In [1]:
%%capture
%pip install datasets transformers pandas matplotlib tqdm --upgrade --quiet

In [2]:
# Automatically loads changes in other files in this project
%load_ext autoreload
%autoreload 2

## Importing Libraries


In [3]:
import torch
from torch.utils.data import DataLoader
import pandas as pd
from transformers import pipeline
import numpy as np
import pandas as pd
import matplotlib.pyplot as plt
from tqdm import tqdm
from sklearn.model_selection import train_test_split


In [8]:
#df = pd.read_csv('../Merged_Cleaned_Dataset_Labeled_API.csv.csv')
data = [
    {
        "text": "love the new collection amazing craftsmanship and attention to detail",
        "brand_labels": ["product quality", "reputation & heritage"],
        "emotion_labels": ["love", "admiration"]
    },
    {
        "text": "horrible customer service never shopping there again",
        "brand_labels": ["customer service"],
        "emotion_labels": ["disgust", "disapproval"]
    },
    {
        "text": "thrilled with the ecofriendly initiatives",
        "brand_labels": ["sustainability"],
        "emotion_labels": ["excitement", "optimism"]
    },
    {
        "text": "very disappointed in the quality for the price paid",
        "brand_labels": ["product quality"],
        "emotion_labels": ["disappointment"]
    },
    {
        "text": "impressed by the brand's commitment to ethical practices",
        "brand_labels": ["ethical practices"],
        "emotion_labels": ["approval", "pride"]
    }
]
df = pd.DataFrame(data)


In [9]:
# Delete later
df['label'] = df['label'].apply(lambda x: [x] if not isinstance(x, list) else x)

KeyError: 'label'

In [10]:
df.head(5)

Unnamed: 0,text,brand_labels,emotion_labels
0,love the new collection amazing craftsmanship ...,"[product quality, reputation & heritage]","[love, admiration]"
1,horrible customer service never shopping there...,[customer service],"[disgust, disapproval]"
2,thrilled with the ecofriendly initiatives,[sustainability],"[excitement, optimism]"
3,very disappointed in the quality for the price...,[product quality],[disappointment]
4,impressed by the brand's commitment to ethical...,[ethical practices],"[approval, pride]"


In [None]:
brand_perception_labels_map = {
        0: 'product quality',
        1: 'reputation & heritage',
        2: 'customer service',
        3: 'social impact',
        4: 'ethical practices',
        5: 'sustainability'
    }

emotion_labels_map = {0: "admiration",
    1: "amusement",
    2: "anger",
    3: "annoyance",
    4: "approval",
    5: "caring",
    6: "confusion",
    7: "curiosity",
    8: "desire",
    9: "disappointment",
    10: "disapproval",
    11: "disgust",
    12: "embarrassment",
    13: "excitement",
    14: "fear",
    15: "gratitude",
    16: "grief",
    17: "joy",
    18: "love",
    19: "nervousness",
    20: "optimism",
    21: "pride",
    22: "realization",
    23: "relief",
    24: "remorse",
    25: "sadness",
    26: "surprise",
    27: "neutral"}

## Create datasets

In [None]:
# Get text from df and put in a list of strings
texts = [item for item in df['text'] if isinstance(item, str) and item.strip() != '']

In [None]:
# Create a list of hot encoded values for brand aspects 
def hot_encode_brand_perception(row):
    labels_map = {
        'product quality': 0,
        'reputation & heritage': 1,
        'customer service': 2,
        'social impact': 3,
        'ethical practices': 4,
        'sustainability': 5
    }
    result = np.zeros(6)

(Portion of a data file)
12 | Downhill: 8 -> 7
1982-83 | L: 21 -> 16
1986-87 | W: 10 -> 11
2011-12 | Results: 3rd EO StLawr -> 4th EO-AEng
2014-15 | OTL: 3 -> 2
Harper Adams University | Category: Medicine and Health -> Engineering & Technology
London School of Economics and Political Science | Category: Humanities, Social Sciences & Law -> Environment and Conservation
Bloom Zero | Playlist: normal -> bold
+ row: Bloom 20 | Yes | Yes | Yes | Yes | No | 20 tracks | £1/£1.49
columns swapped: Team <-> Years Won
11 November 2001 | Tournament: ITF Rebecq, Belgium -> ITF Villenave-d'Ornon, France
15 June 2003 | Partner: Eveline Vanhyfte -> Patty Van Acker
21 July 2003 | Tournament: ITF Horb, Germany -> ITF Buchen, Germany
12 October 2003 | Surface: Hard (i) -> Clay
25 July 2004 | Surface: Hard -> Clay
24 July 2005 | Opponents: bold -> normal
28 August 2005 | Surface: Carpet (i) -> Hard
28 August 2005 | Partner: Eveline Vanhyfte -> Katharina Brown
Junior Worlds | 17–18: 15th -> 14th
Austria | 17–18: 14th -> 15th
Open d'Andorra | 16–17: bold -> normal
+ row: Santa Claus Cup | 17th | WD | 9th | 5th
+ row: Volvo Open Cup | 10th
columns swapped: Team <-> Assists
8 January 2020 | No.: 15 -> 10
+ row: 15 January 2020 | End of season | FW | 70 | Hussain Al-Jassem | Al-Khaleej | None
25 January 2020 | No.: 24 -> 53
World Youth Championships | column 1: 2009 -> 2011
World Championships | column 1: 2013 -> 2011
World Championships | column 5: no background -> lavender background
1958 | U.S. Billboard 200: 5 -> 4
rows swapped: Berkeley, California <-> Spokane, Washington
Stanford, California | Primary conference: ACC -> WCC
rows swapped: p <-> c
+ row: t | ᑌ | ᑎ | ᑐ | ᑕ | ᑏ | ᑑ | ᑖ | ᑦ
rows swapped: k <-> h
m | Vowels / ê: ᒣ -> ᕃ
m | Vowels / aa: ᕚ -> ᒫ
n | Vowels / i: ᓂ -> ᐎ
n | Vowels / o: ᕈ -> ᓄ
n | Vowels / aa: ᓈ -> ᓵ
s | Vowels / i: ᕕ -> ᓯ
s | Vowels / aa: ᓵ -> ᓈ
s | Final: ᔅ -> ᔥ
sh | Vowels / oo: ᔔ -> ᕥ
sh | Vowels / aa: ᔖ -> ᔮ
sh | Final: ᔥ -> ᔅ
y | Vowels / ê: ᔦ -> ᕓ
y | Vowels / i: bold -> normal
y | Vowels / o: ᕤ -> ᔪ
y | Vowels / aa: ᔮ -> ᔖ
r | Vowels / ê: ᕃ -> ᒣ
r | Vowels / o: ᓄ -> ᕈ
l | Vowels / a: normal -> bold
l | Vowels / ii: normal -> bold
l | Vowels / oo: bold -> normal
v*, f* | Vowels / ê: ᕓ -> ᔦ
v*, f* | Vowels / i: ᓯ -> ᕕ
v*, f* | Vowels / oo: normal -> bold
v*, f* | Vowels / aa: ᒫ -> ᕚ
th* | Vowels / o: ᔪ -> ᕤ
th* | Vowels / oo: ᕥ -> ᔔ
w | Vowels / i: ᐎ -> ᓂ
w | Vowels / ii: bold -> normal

(Aim 1)
In the brand perception notebook, what integer does emotion_labels_map assign to "neutral"?
(Aim 2)
Carry the brand perception notebook forward, starting right after its final line.

(Task output 1)
27

(Task output 2)
    for label in row['brand_labels']:  # iterate through the list of labels in each row
        if label in labels_map:
            result[labels_map[label]] = 1
    return result

# Apply the function to each row
brand_labels = df.apply(hot_encode_brand_perception, axis=1).tolist()

In [None]:
def hot_encode_emotions(row):
    labels_map = {
    "admiration": 0,
    "amusement": 1,
    "anger": 2,
    "annoyance": 3,
    "approval": 4,
    "caring": 5,
    "confusion": 6,
    "curiosity": 7,
    "desire": 8,
    "disappointment": 9,
    "disapproval": 10,
    "disgust": 11,
    "embarrassment": 12,
    "excitement": 13,
    "fear": 14,
    "gratitude": 15,
    "grief": 16,
    "joy": 17,
    "love": 18,
    "nervousness": 19,
    "optimism": 20,
    "pride": 21,
    "realization": 22,
    "relief": 23,
    "remorse": 24,
    "sadness": 25,
    "surprise": 26,
    "neutral": 27
}

    result = np.zeros(28)
    for label in row['emotion_labels']:  # iterate through the list of labels in each row
        if label in labels_map:
            result[labels_map[label]] = 1
    return result

# Apply the function to each row
emotion_labels = df.apply(hot_encode_emotions, axis=1).tolist()

In [None]:
print(emotion_labels[1])

In [None]:
# Split into validation, test, and train splits

# First, split into train and temp (either test or validation) (change back to 0.2)
texts_train, texts_temp, emotions_train, emotions_temp, brands_train, brands_temp = train_test_split(
    texts, emotion_labels, brand_labels, test_size=0.4, random_state=42)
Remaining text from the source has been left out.